Jagdish Patel's PTRC has yet to
discover a facility in Khambhat that provides adequate safety
measures, after more than a decade of advocacy on behalf of agate
workers.
“I've been in the industry 37 years,
and to my knowledge there is no [Indian] factory in those beads and
cabochons and the type of products you're describing,” adds Eric
Braunwart, chief executive of Columbia Gems, who has investigated
shifting his production from China to India. “I could be wrong.
There might be one in India. But I would be surprised.”
That’s not to say all agate sold in
the West is suspect.
In China, Braunwart worked with his
Chinese manufacturing partner to develop a low-cost, wet-process
exhaust system to protect their grinders. And when Jagdish Patel
visited China to document the industry's best practices for traders
back home, he also witnessed large-scale agate polishing units that
have adopted wet-process grinding techniques and employed exhaust
systems to dispose of silica dust.
But agate and gem polishers at other
units from China to South
Africa are at grave risk of silicosis, according to reports
by organizations like Labor Action China, which won a 2.6 million
yuan (~ $419,000 USD) settlement
in 2010 for Chinese grinders.
Meanwhile, neither the gem nor the
agate industry has a mechanism like the Kimberly Process, which
certifies “conflict-free” diamonds, or Goodweave (formerly
Rugmark), which guarantees that carpets and other products have been
manufactured without child labor. So once those stones hit display
cases in stores across the US and Europe, it's “buyer beware.”
Exports to the West
Nobody keeps official statistics for
India's total agate exports. But a GlobalPost analysis of GJEPC
export statistics suggests that perhaps as much as $110 million worth
of colored gemstones were shipped to the US between April 2012 and
January 2013. By dollar value, the bulk of that comprised emeralds,
sapphires and rubies, according to a GJEPC official. But cheap,
semi-precious stones like agate may well have accounted for most of
the tonnage.
According to documents Patel obtained
from Piers Trade
Intelligence, a subscription-only database of US waterborne trade
activity, and showed to GlobalPost, US-based traders imported around
140,000 pounds of polished agate and similar semi-precious stones
from India over five months in 2009. This included nearly 50,000
pounds of polished stones from Khambhat-based Krishna Agate.

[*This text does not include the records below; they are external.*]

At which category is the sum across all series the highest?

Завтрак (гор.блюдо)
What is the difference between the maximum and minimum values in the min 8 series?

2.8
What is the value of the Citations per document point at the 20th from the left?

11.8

Those stones almost certainly end up in
malls across America. Some of the country’s biggest retailers, as
well as many online merchants and specialty shops, offer agate-based
products.
But consumers lack the information to
know if a polished agate has contributed to the painful death of
workers. Under US law, stores are required to label merchandise with
the country of manufacture. Those rules don’t require companies to
provide detailed information about where their immediate suppliers
source the materials they use in the manufacturing. And traders in
this competitive market keep their supply chains confidential. So a
product labeled “made in California” may well contain agate that
was processed in India.
GlobalPost requested supply chain and
safety information from online shops and major retailers selling
agate in the US. Some of these companies have strict internal
policies against the exploitation of workers, wherever they may live.

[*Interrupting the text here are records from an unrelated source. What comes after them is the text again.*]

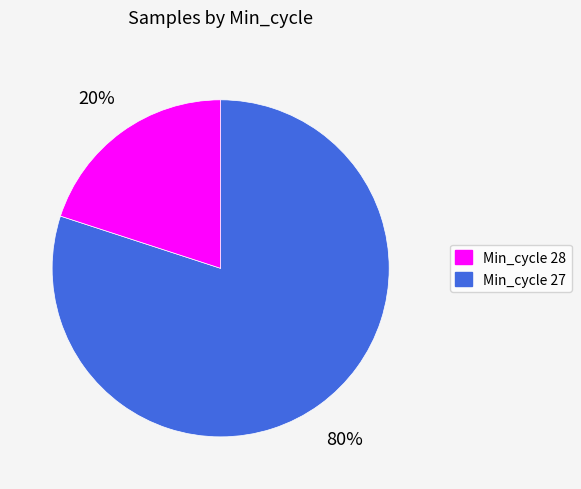

Does any single category account for the majority?

Yes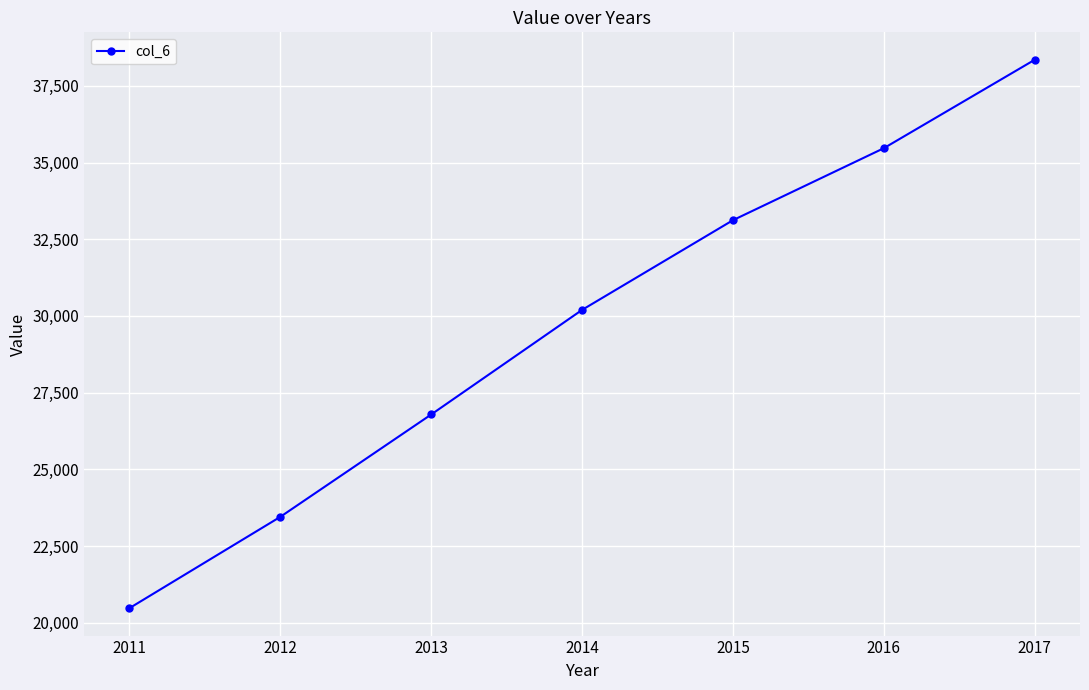

What is the ratio of the value at 2014 to the value at 2015?

0.9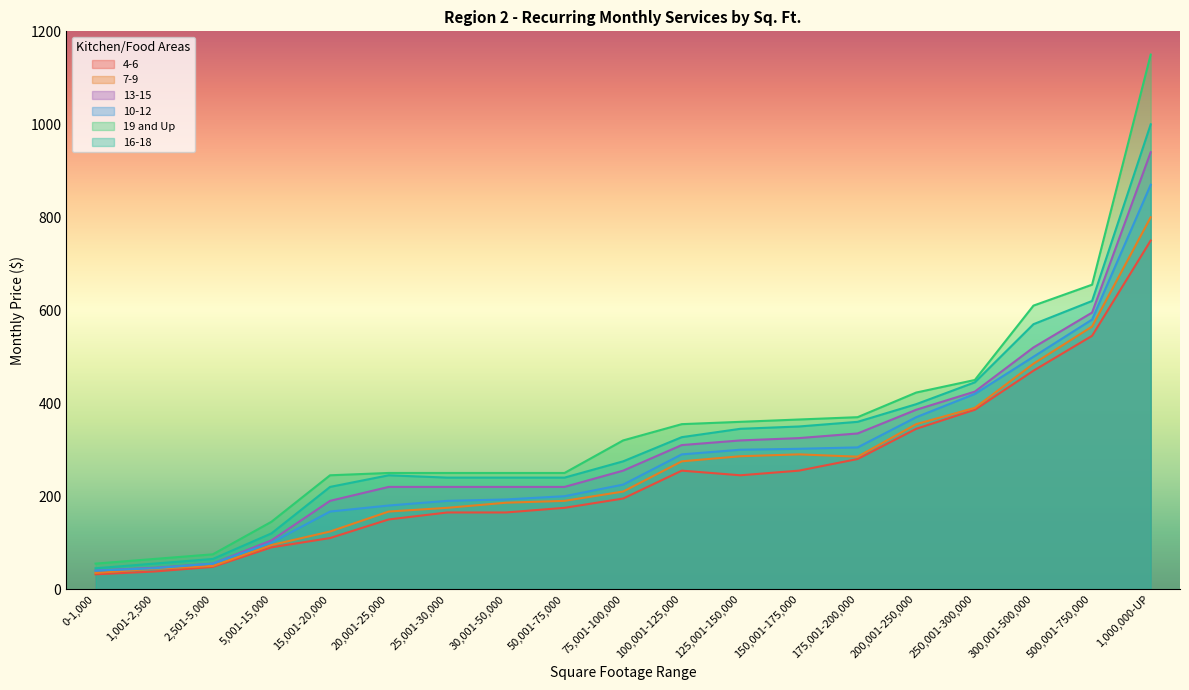

Where does the 4-6 series first go above 195?

100,001-125,000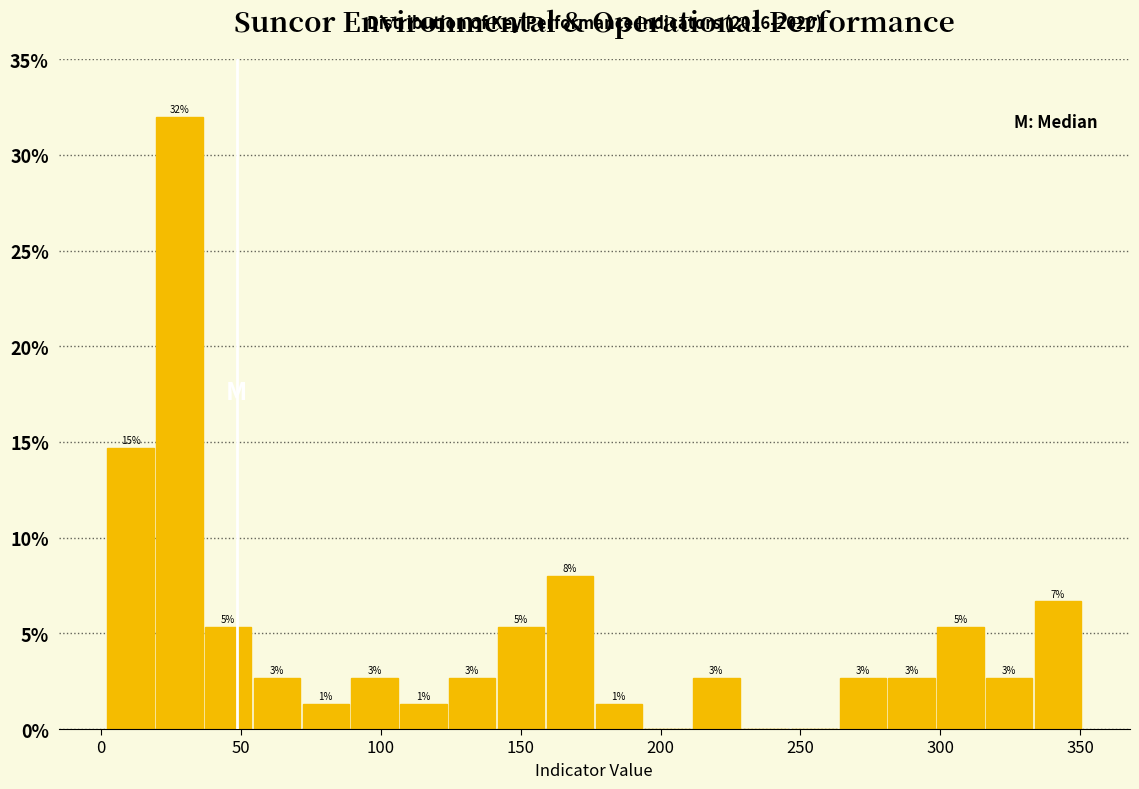

Around what value on the x-axis is the tallest bar? Give the approximate position of its centre, as read against the axis.

30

But most of them did not respond to repeated inquiries, and none
provided sufficient information to allow an outsider to verify that
they had eliminated dangerous practices from their supply chain.
“Even when it comes to finished
jewelry items that lay claims to being 'ethical', things aren't
always so cut-and-dry,” said Leber, the jeweler and advocate for
better labor conditions in the gem industry.
“For instance, we've seen items being
sold by a well-known 'fair trade' retailer that, while they may have
been made by a women's co-op in the developing world, utilize
gemstone beads that were almost certainly cut ... by cutters who in a
couple years will contract silicosis and likely die at a young age.”